Material for this exercise

* * * * * * * * *

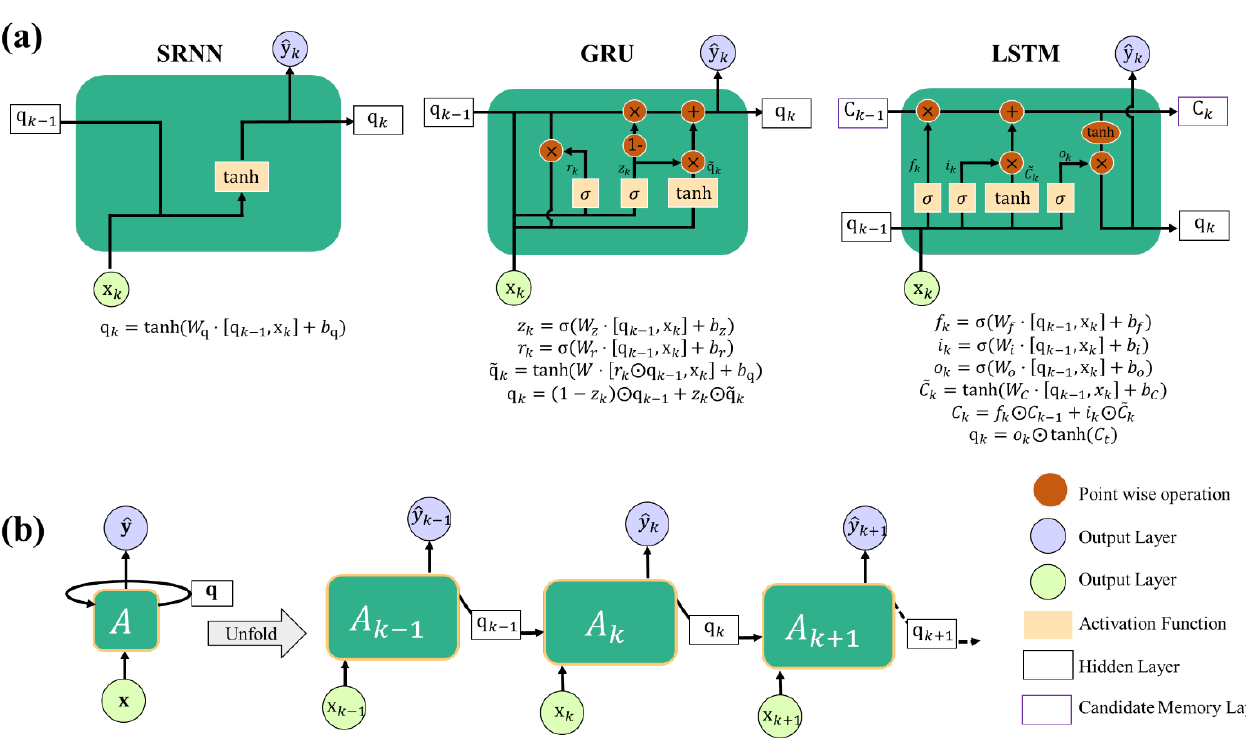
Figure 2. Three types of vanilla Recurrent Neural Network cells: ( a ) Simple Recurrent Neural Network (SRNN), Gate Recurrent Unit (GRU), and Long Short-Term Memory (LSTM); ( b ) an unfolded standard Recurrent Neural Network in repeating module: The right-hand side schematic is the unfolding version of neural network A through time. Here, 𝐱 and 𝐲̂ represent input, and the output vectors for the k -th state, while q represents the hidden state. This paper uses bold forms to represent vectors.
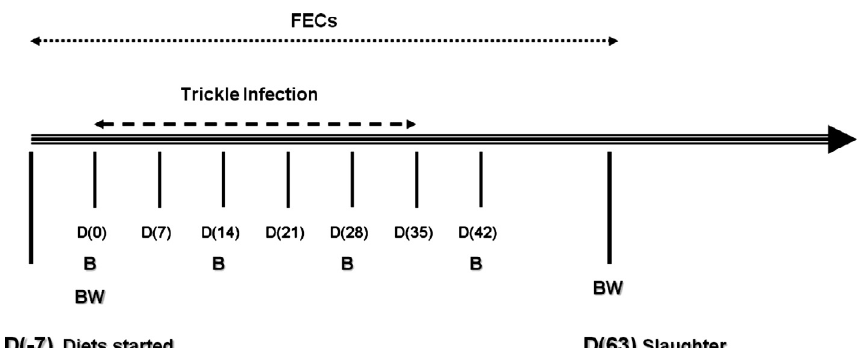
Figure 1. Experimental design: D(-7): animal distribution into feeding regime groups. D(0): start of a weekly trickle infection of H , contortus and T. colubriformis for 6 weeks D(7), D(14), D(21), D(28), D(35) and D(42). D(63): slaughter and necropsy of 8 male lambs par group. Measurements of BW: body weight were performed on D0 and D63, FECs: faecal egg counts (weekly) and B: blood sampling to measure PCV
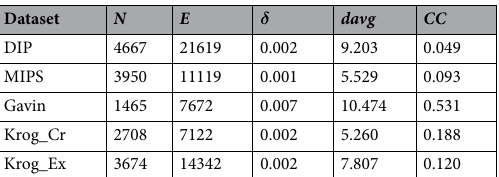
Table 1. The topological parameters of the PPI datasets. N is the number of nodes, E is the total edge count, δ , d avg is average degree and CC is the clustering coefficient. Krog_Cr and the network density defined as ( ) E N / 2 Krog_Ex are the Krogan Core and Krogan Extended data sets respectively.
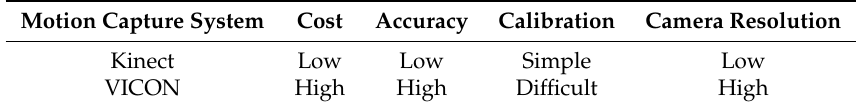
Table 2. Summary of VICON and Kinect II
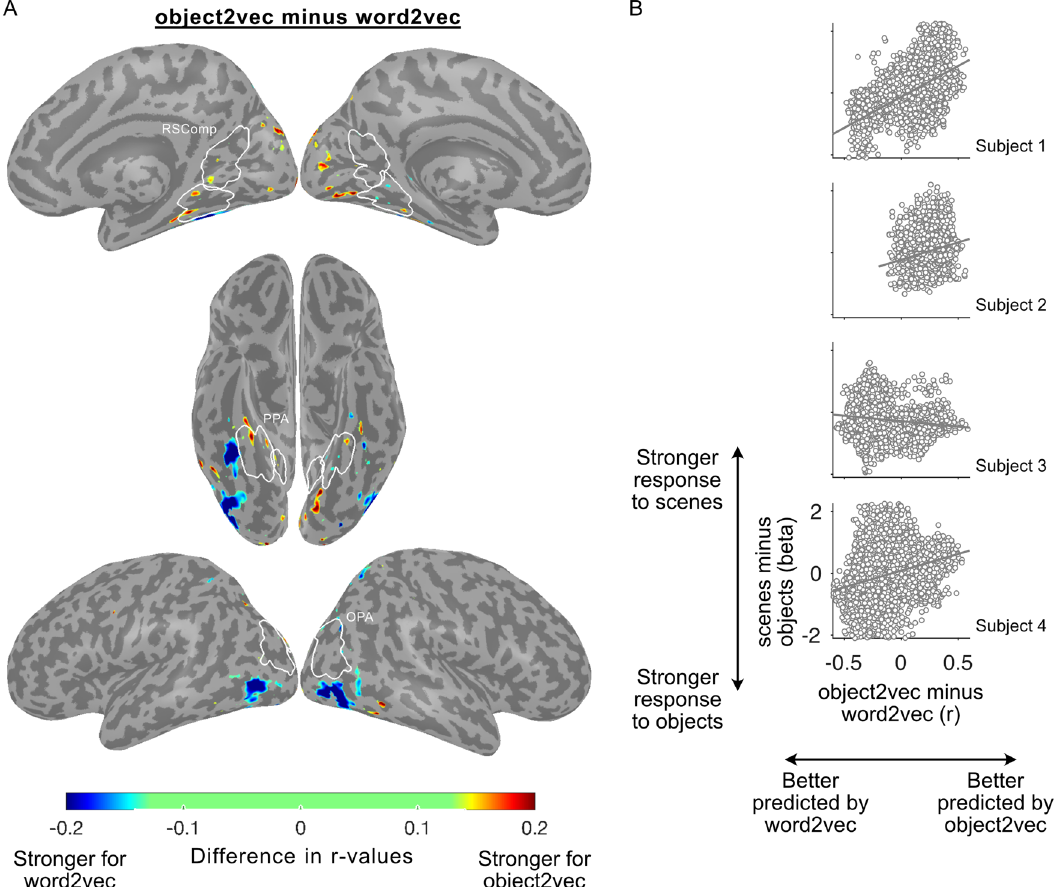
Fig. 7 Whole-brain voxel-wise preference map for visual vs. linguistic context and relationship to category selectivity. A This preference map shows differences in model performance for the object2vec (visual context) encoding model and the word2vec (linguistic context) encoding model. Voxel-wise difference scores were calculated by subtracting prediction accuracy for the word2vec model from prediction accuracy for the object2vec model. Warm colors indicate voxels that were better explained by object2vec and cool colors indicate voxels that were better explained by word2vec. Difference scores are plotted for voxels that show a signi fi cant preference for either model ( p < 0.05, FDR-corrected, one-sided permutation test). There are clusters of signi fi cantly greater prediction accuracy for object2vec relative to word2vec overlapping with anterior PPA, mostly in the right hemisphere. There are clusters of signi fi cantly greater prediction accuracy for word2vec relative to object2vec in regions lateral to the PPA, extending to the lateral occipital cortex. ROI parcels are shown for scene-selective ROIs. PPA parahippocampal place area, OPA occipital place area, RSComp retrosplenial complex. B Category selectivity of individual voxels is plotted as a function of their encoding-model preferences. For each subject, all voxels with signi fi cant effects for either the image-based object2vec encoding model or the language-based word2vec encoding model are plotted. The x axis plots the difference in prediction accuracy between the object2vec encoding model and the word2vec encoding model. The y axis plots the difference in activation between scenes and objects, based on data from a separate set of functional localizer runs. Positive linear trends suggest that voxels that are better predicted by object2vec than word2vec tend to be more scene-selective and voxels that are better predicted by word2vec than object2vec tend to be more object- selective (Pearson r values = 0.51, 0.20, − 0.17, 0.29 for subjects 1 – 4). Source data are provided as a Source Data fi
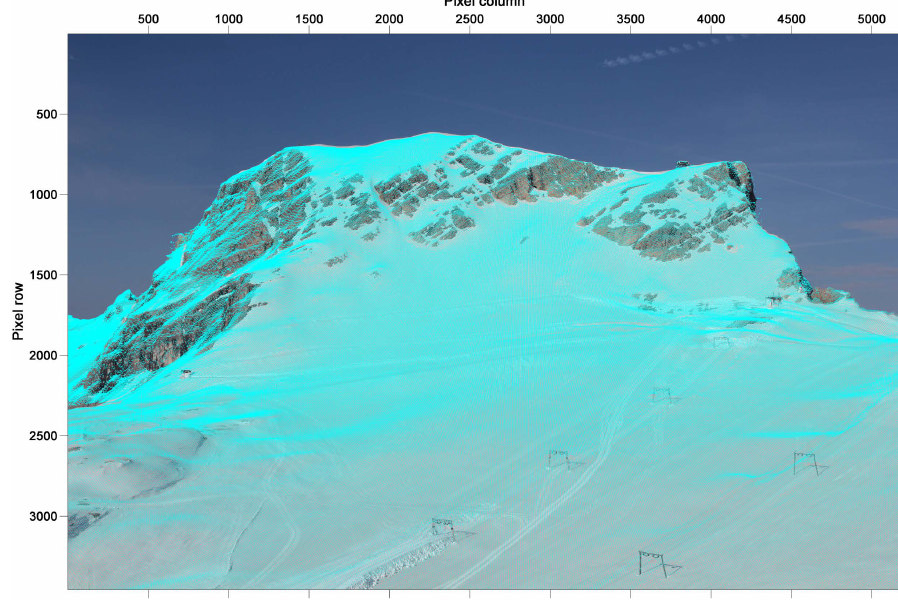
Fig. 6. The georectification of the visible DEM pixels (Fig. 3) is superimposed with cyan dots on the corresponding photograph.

* * * * * * * * *

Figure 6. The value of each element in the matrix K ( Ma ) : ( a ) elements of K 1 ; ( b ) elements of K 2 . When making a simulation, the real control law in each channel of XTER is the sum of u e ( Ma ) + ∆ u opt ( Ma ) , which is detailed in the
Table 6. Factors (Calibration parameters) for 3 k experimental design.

* * * * * * * * *

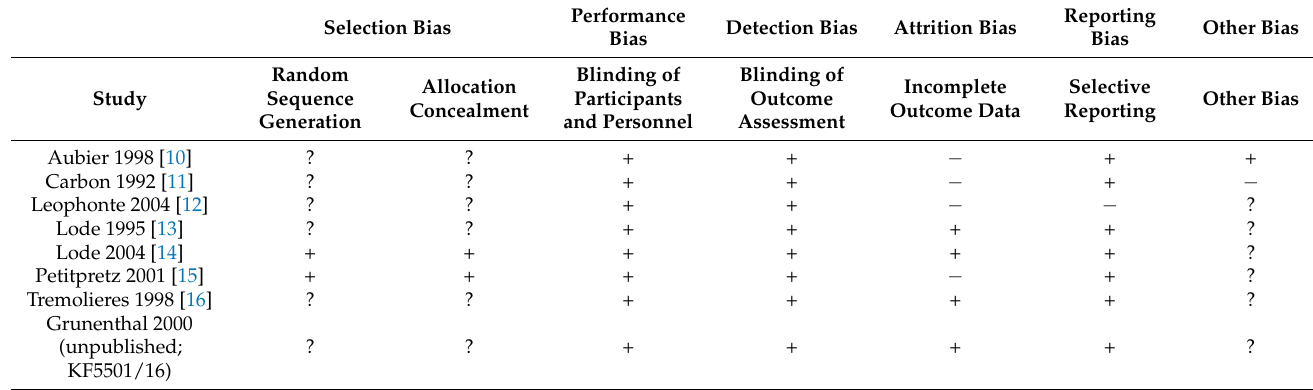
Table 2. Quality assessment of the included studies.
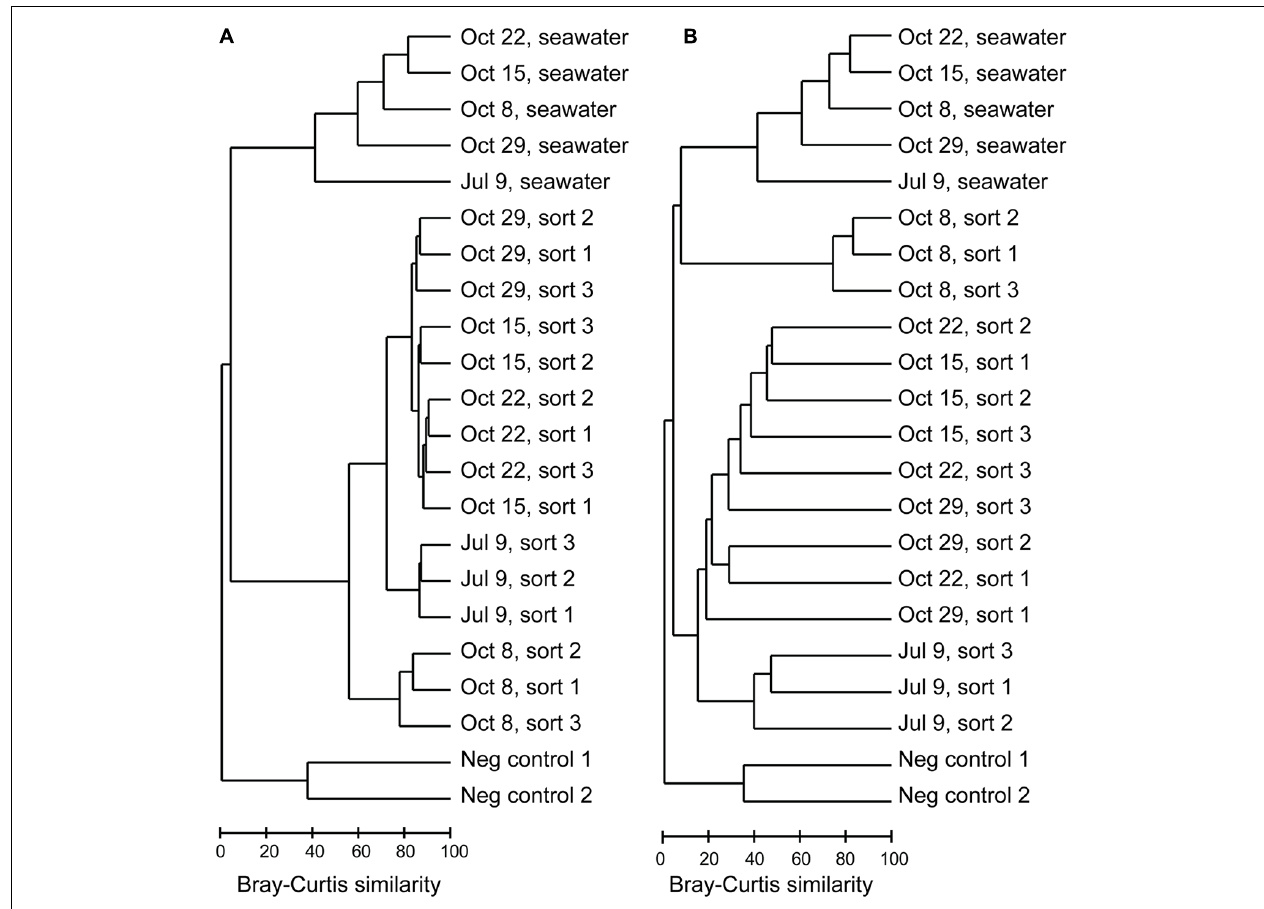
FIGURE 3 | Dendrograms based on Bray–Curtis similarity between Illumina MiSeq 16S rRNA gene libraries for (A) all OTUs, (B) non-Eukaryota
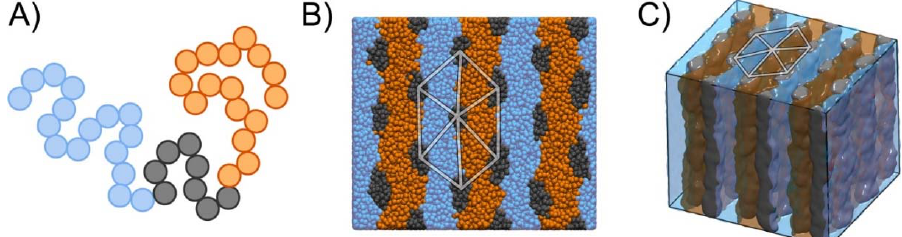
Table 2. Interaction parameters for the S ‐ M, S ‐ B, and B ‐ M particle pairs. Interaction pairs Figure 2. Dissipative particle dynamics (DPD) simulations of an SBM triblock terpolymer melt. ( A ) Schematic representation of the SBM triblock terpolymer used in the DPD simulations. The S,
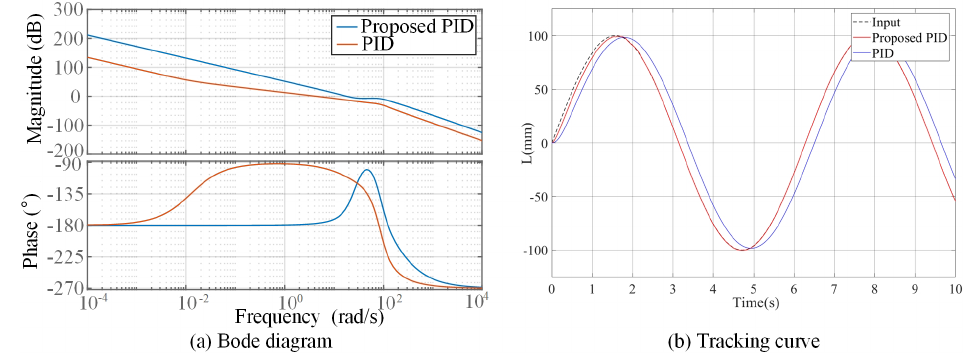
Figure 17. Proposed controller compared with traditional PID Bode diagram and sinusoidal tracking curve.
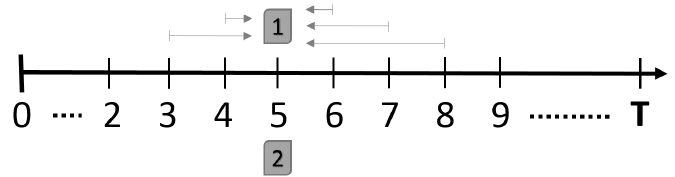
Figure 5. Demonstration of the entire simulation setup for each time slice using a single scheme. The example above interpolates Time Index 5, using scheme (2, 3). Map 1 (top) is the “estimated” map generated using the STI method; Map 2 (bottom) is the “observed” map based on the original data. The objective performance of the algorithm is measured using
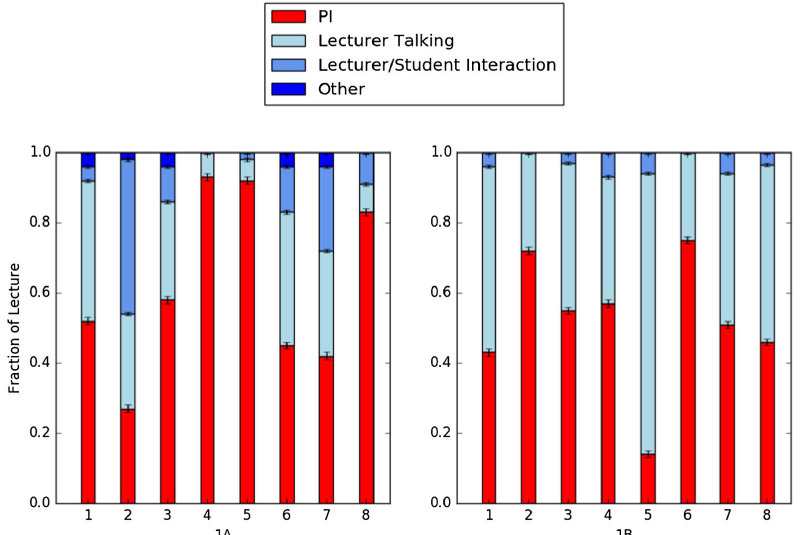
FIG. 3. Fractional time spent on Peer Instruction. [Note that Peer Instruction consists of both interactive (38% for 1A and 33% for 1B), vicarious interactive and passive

* * * * * * * * *

Task statement
Go to the line above holding "Figure 2. Three", then copy exactly each line down to and including the one holding "Figure 1. Experimental", leaving pictures out.

Written solution
Figure 2. Three types of vanilla Recurrent Neural Network cells: ( a ) Simple Recurrent Neural Network (SRNN), Gate Recurrent Unit (GRU), and Long Short-Term Memory (LSTM); ( b ) an unfolded standard Recurrent Neural Network in repeating module: The right-hand side schematic is the unfolding version of neural network A through time. Here, 𝐱 and 𝐲̂ represent input, and the output vectors for the k -th state, while q represents the hidden state. This paper uses bold forms to represent vectors.
Figure 1. Experimental design: D(-7): animal distribution into feeding regime groups. D(0): start of a weekly trickle infection of H , contortus and T. colubriformis for 6 weeks D(7), D(14), D(21), D(28), D(35) and D(42). D(63): slaughter and necropsy of 8 male lambs par group. Measurements of BW: body weight were performed on D0 and D63, FECs: faecal egg counts (weekly) and B: blood sampling to measure PCV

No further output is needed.